--- INSTRUCTIONS FOR THE TASK ---
Carry the bug report on the output encoding of OmegaT's Extract Text Content script forward from its last line.

--- DOCUMENT SEGMENT ---
--------------------

Using OmegaT 4.1.5 on Windows 7 / Russian locale / JRE 1.8.0_171. When running the Extract Text Content script (extract_text_content.groovy file), discovered an issue as follows: the output files are encoded in cp1251 (i. e. the system default encoding), which results in character loss for languages that use characters not included in the mentioned encoding.
Steps to reproduce:
1. Download the attached archive and unpack the project
2. Open in OmegaT in Windows with a Russian (Belarusian, Ukrainian) locale.
3. Run the script. It should run fine, no errors.
4. Open project_source_content.txt and project_target_content.txt. The latter opens fine. However, project_source_content.txt shows question marks instead of French letters with diacritics such as é, à, ç.
So, suggestion is to explicitely force UTF-8 (or UTF-16) for the script output.
P. S.

--------------------

--- DATA SECTION ---

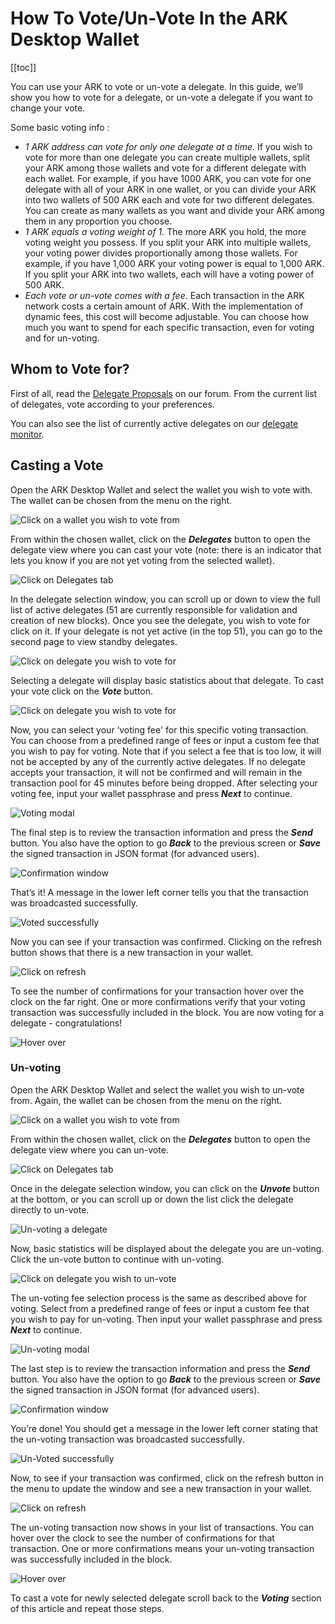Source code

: # How To Vote/Un-Vote In the ARK Desktop Wallet

[[toc]]

You can use your ARK to vote or un-vote a delegate. In this guide, we’ll show you how to vote for a delegate, or un-vote a delegate if you want to change your vote.

Some basic voting info :

- *1 ARK address can vote for only  one delegate at a time.* If you wish to vote for more than one delegate you can create multiple wallets, split your ARK among those wallets and vote for a different delegate with each wallet. For example, if you have 1000 ARK, you can vote for one delegate with all of your ARK in one wallet, or you can divide your ARK into two wallets of 500 ARK each and vote for two different delegates. You can create as many wallets as you want and divide your ARK among them in any proportion you choose.
- *1 ARK equals a voting weight of 1.* The more ARK you hold, the more voting weight you possess. If you split your ARK into multiple wallets, your voting power divides proportionally among those wallets. For example, if you have 1,000 ARK your voting power is equal to 1,000 ARK. If you split your ARK into two wallets, each will have a voting power of 500 ARK.
- *Each vote or un-vote comes with a fee.* Each transaction in the ARK network costs a certain amount of ARK. With the implementation of dynamic fees, this cost will become adjustable. You can choose how much you want to spend for each specific transaction, even for voting and for un-voting.

## Whom to Vote for?

First of all, read the [Delegate Proposals](https://forum.ark.io/category/5/delegates) on our forum. From the current list of delegates, vote according to your preferences.

You can also see the list of currently active delegates on our [delegate monitor](https://explorer.ark.io/delegateMonitor).

## Casting a Vote

Open the ARK Desktop Wallet and select the wallet you wish to vote with. The wallet can be chosen from the menu on the right.

![Click on a wallet you wish to vote from](./assets/how-to-vote-in-the-ark-desktop-wallet/clickonawallet.jpg)

From within the chosen wallet, click on the ***Delegates*** button to open the delegate view where you can cast your vote (note: there is an indicator that lets you know if you are not yet voting from the selected wallet).

![Click on Delegates tab](./assets/how-to-vote-in-the-ark-desktop-wallet/clickondelegates.jpg)

In the delegate selection window, you can scroll up or down to view the full list of active delegates (51 are currently responsible for validation and creation of new blocks). Once you see the delegate, you wish to vote for click on it. If your delegate is not yet active (in the top 51), you can go to the second page to view standby delegates.

![Click on delegate you wish to vote for](./assets/how-to-vote-in-the-ark-desktop-wallet/clickonadelegate.jpg)

Selecting a delegate will display basic statistics about that delegate. To cast your vote click on the ***Vote*** button.

![Click on delegate you wish to vote for](./assets/how-to-vote-in-the-ark-desktop-wallet/clickonvotebutton.jpg)

Now, you can select your ‘voting fee' for this specific voting transaction. You can choose from a predefined range of fees or input a custom fee that you wish to pay for voting. Note that if you select a fee that is too low, it will not be accepted by any of the currently active delegates.  If no delegate accepts your transaction, it will not be confirmed and will remain in the transaction pool for 45 minutes before being dropped. After selecting your voting fee, input your wallet passphrase and press ***Next*** to continue.

![Voting modal](./assets/how-to-vote-in-the-ark-desktop-wallet/votingmodal.jpg)

The final step is to review the transaction information and press the ***Send*** button. You also have the option to go ***Back*** to the previous screen or ***Save*** the signed transaction in JSON format (for advanced users).

![Confirmation window](./assets/how-to-vote-in-the-ark-desktop-wallet/clickonsend.jpg)

That’s it! A message in the lower left corner tells you that the transaction was broadcasted successfully.

![Voted successfully](./assets/how-to-vote-in-the-ark-desktop-wallet/votedsuccessfully.jpg)

Now you can see if your transaction was confirmed. Clicking on the refresh button shows that there is a new transaction in your wallet.

![Click on refresh](./assets/how-to-vote-in-the-ark-desktop-wallet/clickonrefresh.jpg)

To see the number of confirmations for your transaction hover over the clock on the far right. One or more confirmations verify that your voting transaction was successfully included in the block. You are now voting for a delegate - congratulations!

![Hover over](./assets/how-to-vote-in-the-ark-desktop-wallet/hoveroverclock.jpg)

### Un-voting

Open the ARK Desktop Wallet and select the wallet you wish to un-vote from. Again, the wallet can be chosen from the menu on the right.

![Click on a wallet you wish to vote from](./assets/how-to-vote-in-the-ark-desktop-wallet/clickonawallet.jpg)

From within the chosen wallet, click on the ***Delegates*** button to open the delegate view where you can un-vote.

![Click on Delegates tab](./assets/how-to-vote-in-the-ark-desktop-wallet/clickondelegatesunvoting.jpg)

Once in the delegate selection window, you can click on the ***Unvote*** button at the bottom, or you can scroll up or down the list click the delegate directly to un-vote.

![Un-voting a delegate](./assets/how-to-vote-in-the-ark-desktop-wallet/windowunvoting.jpg)

Now, basic statistics will be displayed about the delegate you are un-voting. Click the un-vote button to continue with un-voting.

![Click on delegate you wish to un-vote](./assets/how-to-vote-in-the-ark-desktop-wallet/unvotebutton.jpg)

The un-voting fee selection process is the same as described above for voting. Select from a predefined range of fees or input a custom fee that you wish to pay for un-voting. Then input your wallet passphrase and press ***Next*** to continue.

![Un-voting modal](./assets/how-to-vote-in-the-ark-desktop-wallet/unvotingmodal.jpg)

The last step is to review the transaction information and press the ***Send*** button. You also have the option to go ***Back*** to the previous screen or ***Save*** the signed transaction in JSON format (for advanced users).

![Confirmation window](./assets/how-to-vote-in-the-ark-desktop-wallet/unvotedelegate.jpg)

You’re done! You should get a message in the lower left corner stating that the un-voting transaction was broadcasted successfully.

![Un-Voted successfully](./assets/how-to-vote-in-the-ark-desktop-wallet/unvotedsuccessfully.jpg)

Now, to see if your transaction was confirmed, click on the refresh button in the menu to update the window and see a new transaction in your wallet.

![Click on refresh](./assets/how-to-vote-in-the-ark-desktop-wallet/clickonrefresh.jpg)

The un-voting transaction now shows in your list of transactions. You can hover over the clock to see the number of confirmations for that transaction. One or more confirmations means your un-voting transaction was successfully included in the block.

![Hover over](./assets/how-to-vote-in-the-ark-desktop-wallet/hoveroverunvote.jpg)

To cast a vote for newly selected delegate scroll back to the ***Voting*** section of this article and repeat those steps.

--------------------

--- TASK OUTPUT ---
My skills in Groovy are absolute zero, so I searched the Web and tried to modify the lines
srcTextFile << source + "\n";
and
tgtTextFile << target + "\n";
to, respectively,
srcTextFile.withWriter('UTF-8') << source + "\n";
and
tgtTextFile.withWriter('UTF-8') << target + "\n";
However, this results in empty output files. I can't figure out anything else.
Do not worry, I'll make the changes.
Didier
Implemented in SVN (/trunk, [r10427]).
In addition to saving in UTF-8, I have used a system-newline (instead of a hardcoded \n), so that newlines are visible under Windows Notepad, for instance.
Didier
Related
Commit: [r10427]
Closed in the released version 4.1.5 update 1 of OmegaT.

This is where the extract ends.